Rares sont ceux qui peuvent le faire face à un tel sujet, qui nous laisse seuls face à nos angoisses du changement, de l'inconnu, face aussi à nos colères de se retrouver dans une situation que nous n'avons pas choisie, colère aussi de voir tous nos repères s'écrouler. Et suis-je seulement légitime pour en parler, tant le sujet touche à une foultitude de thèmes que je ne maîtrise au mieux que partiellement ?
Et pourtant, la quarantaine passée, moi qui bascule entre deux âges, comme le chantait Brassens, j'ai ressenti le besoin de délivrer un message, basé sur mon parcours de vie sur les 30 dernières années, durant lesquelles 5 années passées sur le campus de la Doua m'ont construit en tant qu'ingénieur, mais aussi en tant que citoyen et en tant qu'homme.
Effondrement : de quoi parle-t-on ?
Quand il s'agit de la thématique qui nous occupe, à savoir les limites du fonctionnement de notre civilisation, dont l'issue de plus en plus probable est un effondrement, la première référence qui me vient est le rapport Meadows dont le titre anglais est « Limit to Growth »1, commandé en 1970 par le club de Rome2 - groupe de réflexion philanthrope - à des chercheurs du MIT, spécialistes de la modélisation des systèmes complexes.
FIGURE 1 : ÉVOLUTION DE LA POPULATION MONDIALE
DE L'AN ZERO À NOS JOURS
Partant d'un constat alarmant sur la croissance exponentielle de différents indicateurs du quotidien, dont la population mondiale (figure 1), leur travail a débouché sur un modèle appelé World 3 (figure 2), ayant pour ambition de modéliser le monde industriel et son évolution prospective dans le temps en fonction de cinq paramètres et de leurs boucles d'interaction :
1-la population,
2-le produit intérieur (production industrielle) par habitant,
3-les ressources naturelles,
4-la pollution,
5-le quota alimentaire.
FIGURE 2 : LE MODÈLE WORLD 3
Étudiant différents scénarii, leur constat est sans appel : à moins de freiner tous les paramètres d'entrée, le système s'effondre quelque part entre le début et la fin du XXIe siècle.
En 2008, une étude3 a montré que l'évolution réelle du monde est corrélée avec un scénario dit « Business as usual » qui prévoit un effondrement autour de 2030 du PIB mondial à cause des boucles d'interactions entre les différents paramètres.
FIGURE 3 : COMPARAISON ENTRE LE MODÈLE WORLD 3
ET LES DONNÉES RÉELLES (PRODUCTION INDUSTRIELLE
MONDIAL PAR HABITANT ET POPULATION)
Les 3 décennies 1992-2021 en quelques mots…

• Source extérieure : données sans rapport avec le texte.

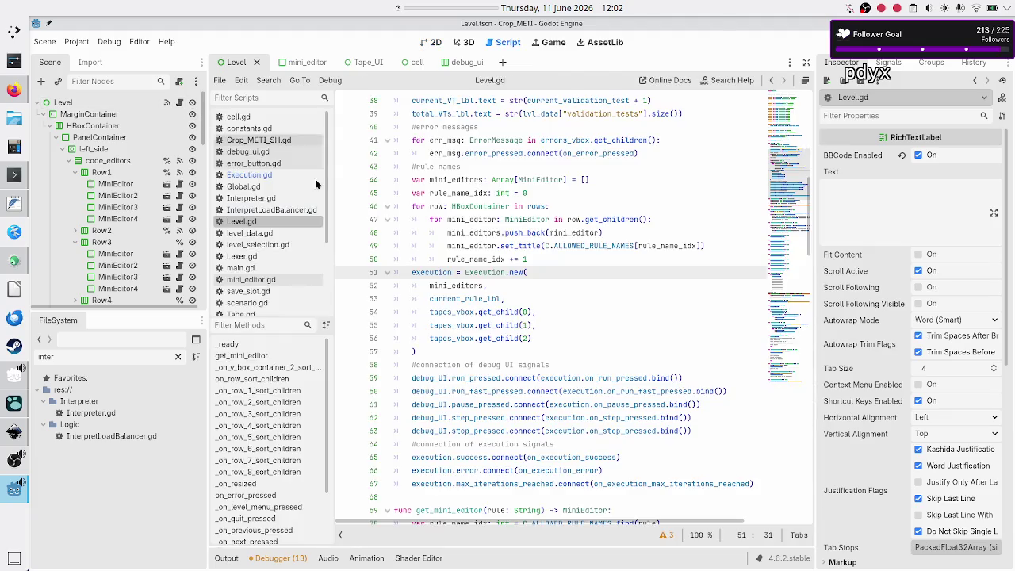
- Locate the Execution.new(...) call inside _ready() in Level.gd
{"action": "scroll", "coordinate": [516, 291], "scroll_direction": "up", "scroll_amount": 5}
{"action": "scroll", "coordinate": [516, 291], "scroll_direction": "up", "scroll_amount": 4}
{"action": "scroll", "coordinate": [475, 298], "scroll_direction": "down", "scroll_amount": 6}
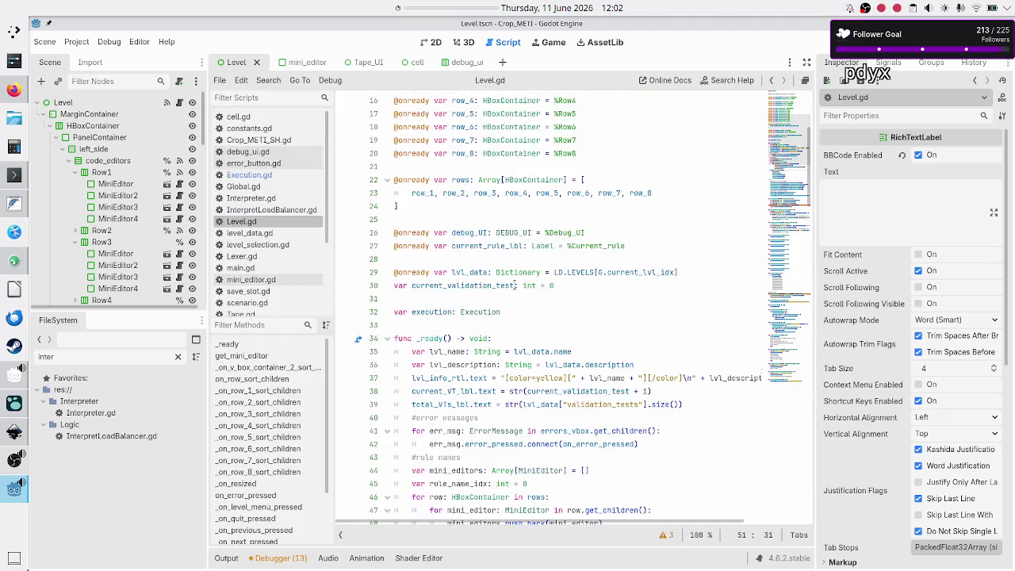
{"action": "double_click", "coordinate": [430, 301]}
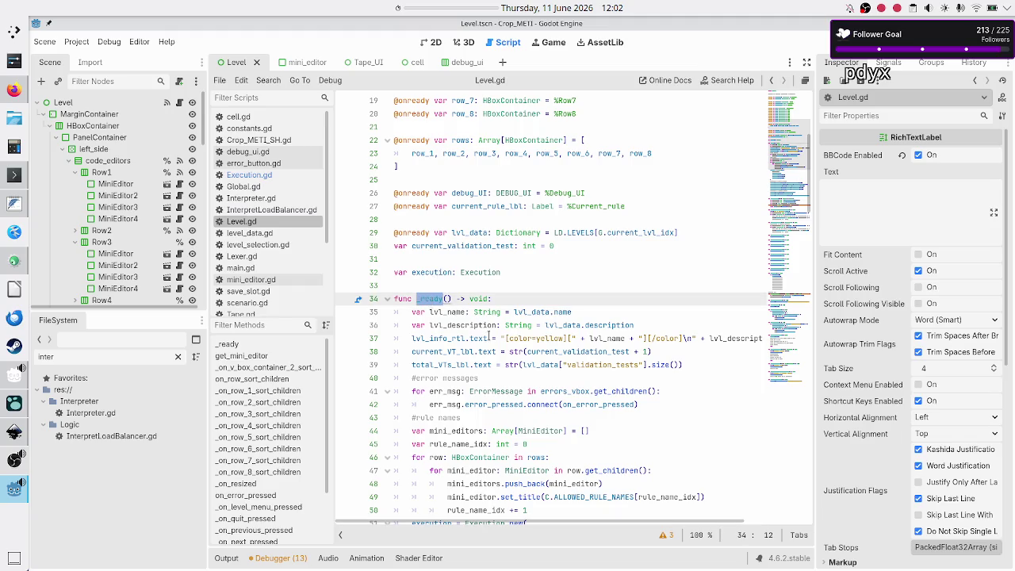
{"action": "scroll", "coordinate": [444, 309], "scroll_direction": "down", "scroll_amount": 5}
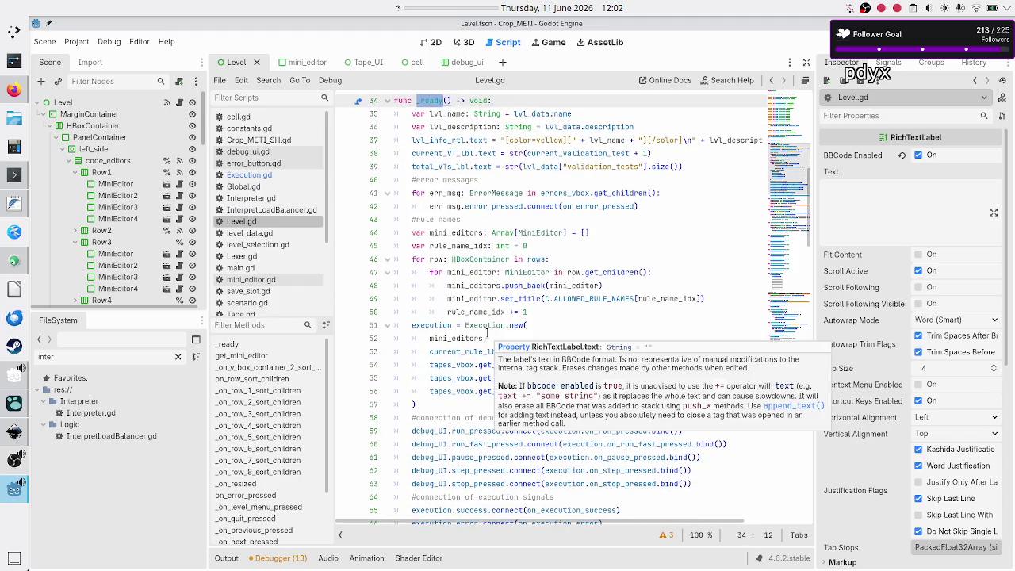
{"action": "left_click", "coordinate": [492, 325]}
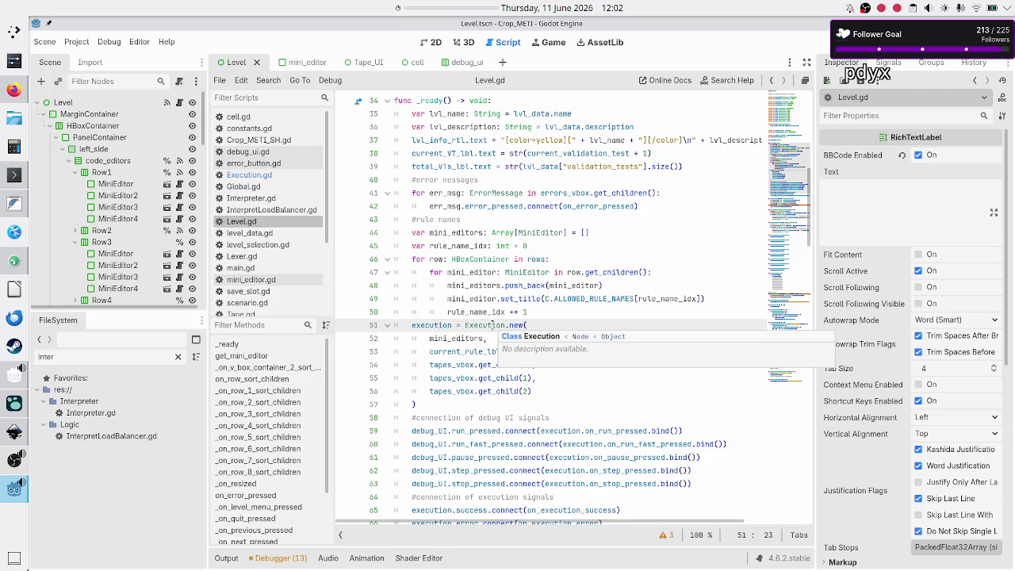
{"action": "double_click", "coordinate": [492, 325]}
- Insert an empty line right after the closing ')' of the Execution.new block
{"action": "mouse_move", "coordinate": [494, 362]}
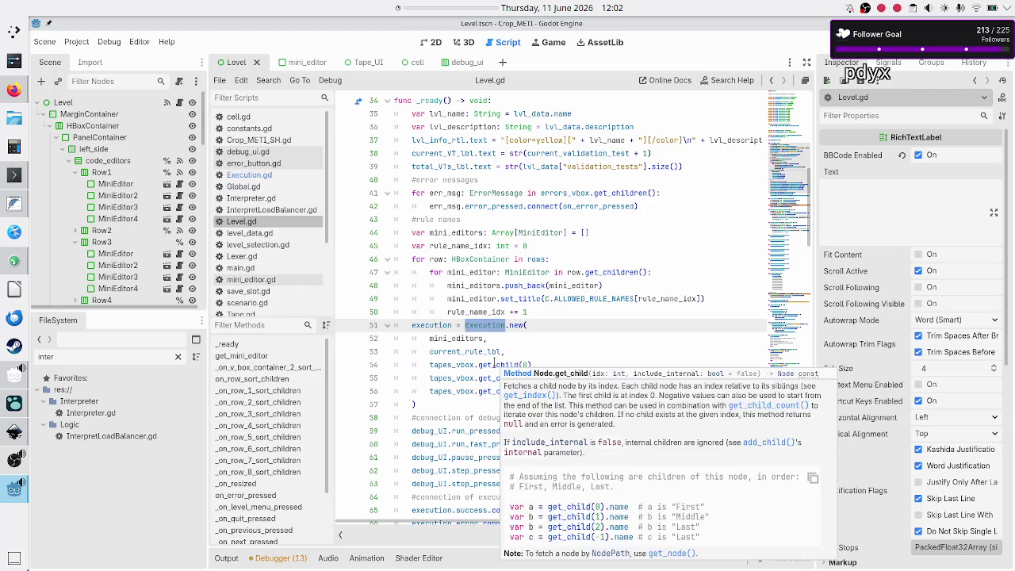
{"action": "scroll", "coordinate": [494, 363], "scroll_direction": "down", "scroll_amount": 2}
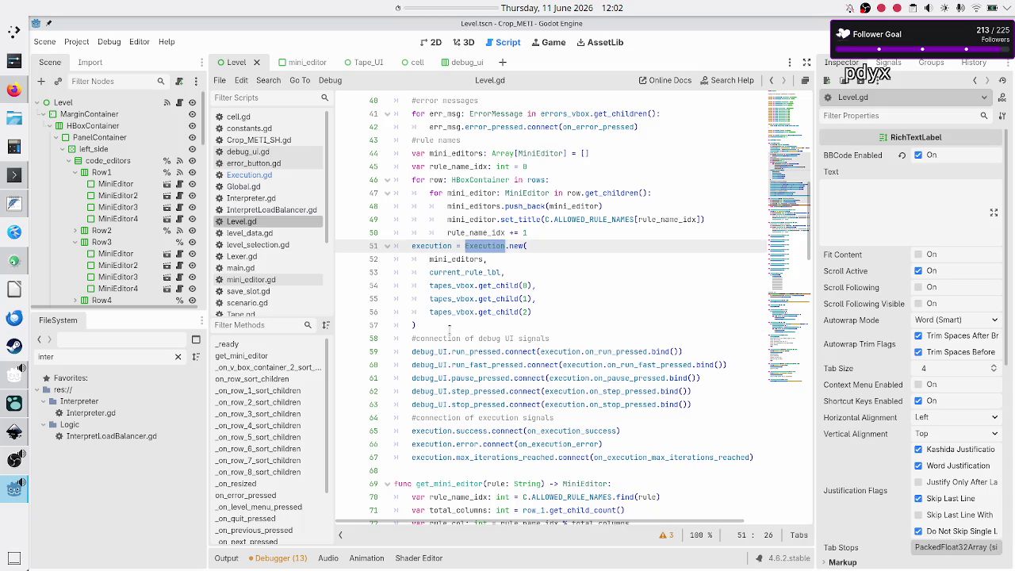
{"action": "left_click", "coordinate": [449, 328]}
{"action": "key", "text": "Return"}
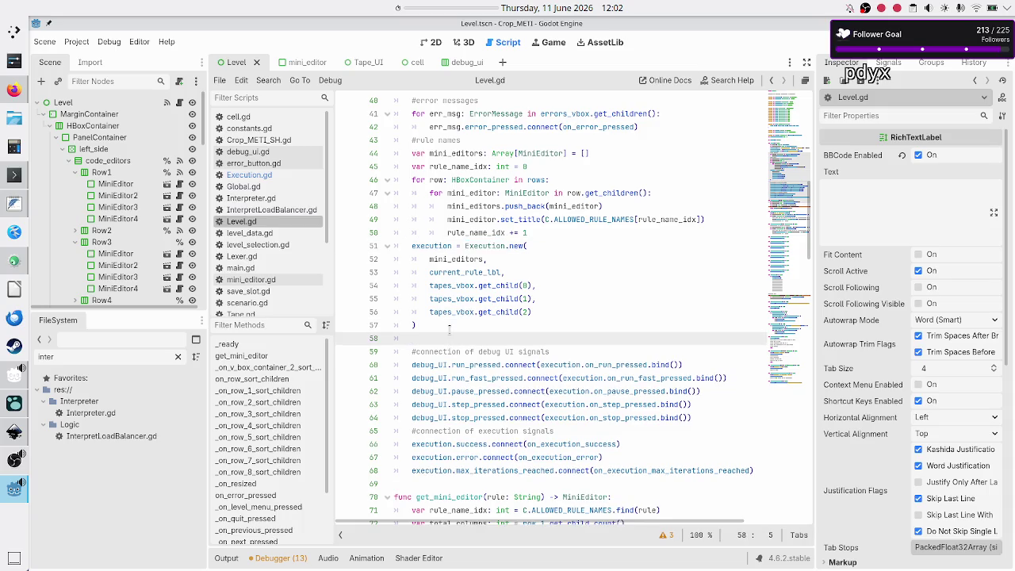
{"action": "scroll", "coordinate": [513, 311], "scroll_direction": "up", "scroll_amount": 10}
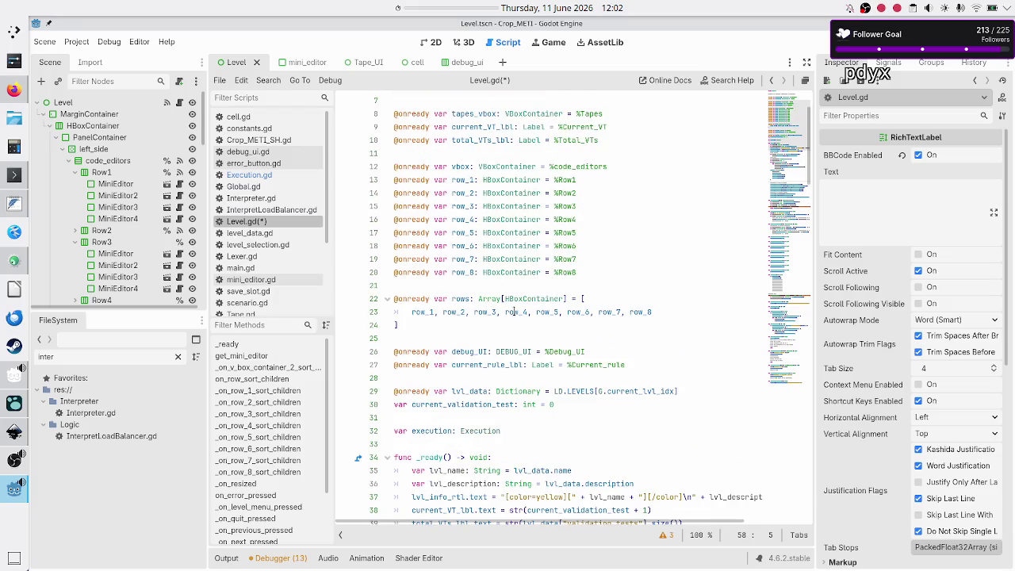
{"action": "scroll", "coordinate": [513, 312], "scroll_direction": "down", "scroll_amount": 1}
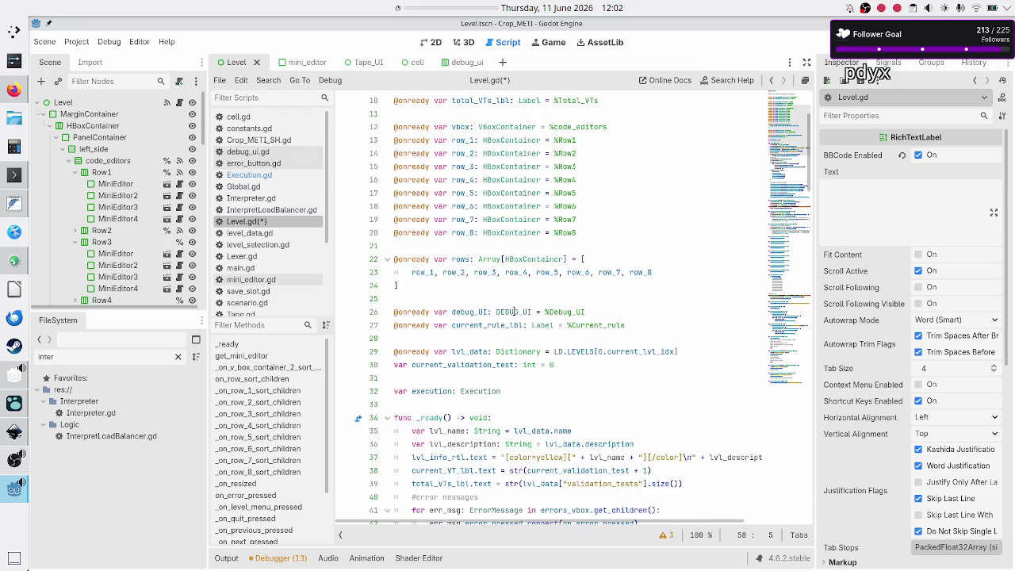
{"action": "scroll", "coordinate": [120, 182], "scroll_direction": "down", "scroll_amount": 5}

Pour moi, 1992 est le point de départ de l'histoire. En effet, c'est l'année où
• J'ai choisi de devenir scientifique plutôt que littéraire.
• Le sommet de la Terre de Rio, le plus grand rassemblement de dirigeants mondiaux a débouché sur l'adoption de l'agenda 21.
• Le traité de Maastricht, fondateur de l'Union Européenne, a été adopté.
• C'est enfin ma première rencontre avec la mer de glace à Chamonix.
Jusqu'à nos jours, voici les phases par lesquelles je suis passé sur ces 30 dernières années :
• Après le bac en 1995, ces 5 années sur le campus de la Doua ont été un voyage initiatique vers l'âge adulte.
• De 2000 à 2008, les années folles où l'on parle assez peu du bouleversement climatique et où l'économie accélère sa course vers la mondialisation et la financiarisation poussées au maximum.
• 2008-2015 : prise de conscience individuelle et collective des problèmes qui s'annoncent face aux effets des bouleversements climatiques.
• Depuis 2015, j'ai redécouvert la mer de glace, témoin concret du bouleversement climatique que nous vivons, et une motivation supplémentaire pour agir. Mes références sur le sujet sont Pablo SERVIGNE, J.M. JANCOVICI, P. BIHOUIX… tous ingénieurs (mais pas INSA, nul n'est parfait).
FIGURE 4 : MER DE GLACE (1992 ET 2018)
2021-2040 : Deux décennies pour agir
Avant d'agir, il va s'agir pour chacun de s'informer, de comprendre le problème et de l'accepter après être passé par toutes les phases de la courbe de deuil de Kübler-Ross :
Ensuite, quand vous serez en phase d'acceptation, la question sera : comment agir, au-delà des gestes du quotidien, importants mais loin d'être suffisants. En effet, les possibilités sont multiples : au sein de votre entreprise par le biais de la RSE par exemple, au niveau local (associations ou politique), au niveau national, en créant votre propre activité sur le sujet…
Pour ma part, si je n'ai pas la réponse absolue, j'ai l'intuition que c'est avant tout au niveau local que les avancées les plus importantes doivent s'obtenir. Et j'en ai encore eu la confirmation récemment en lisant le livre de Barack Obama4 , dans lequel il décrit dans un passage l'envers du décor des négociations de la COP de 2009 à Copenhague : on y ressent la difficulté - dans un monde multipolaire aux intérêts divergents, et même pour le chef de la première puissance du monde - de faire avancer les choses.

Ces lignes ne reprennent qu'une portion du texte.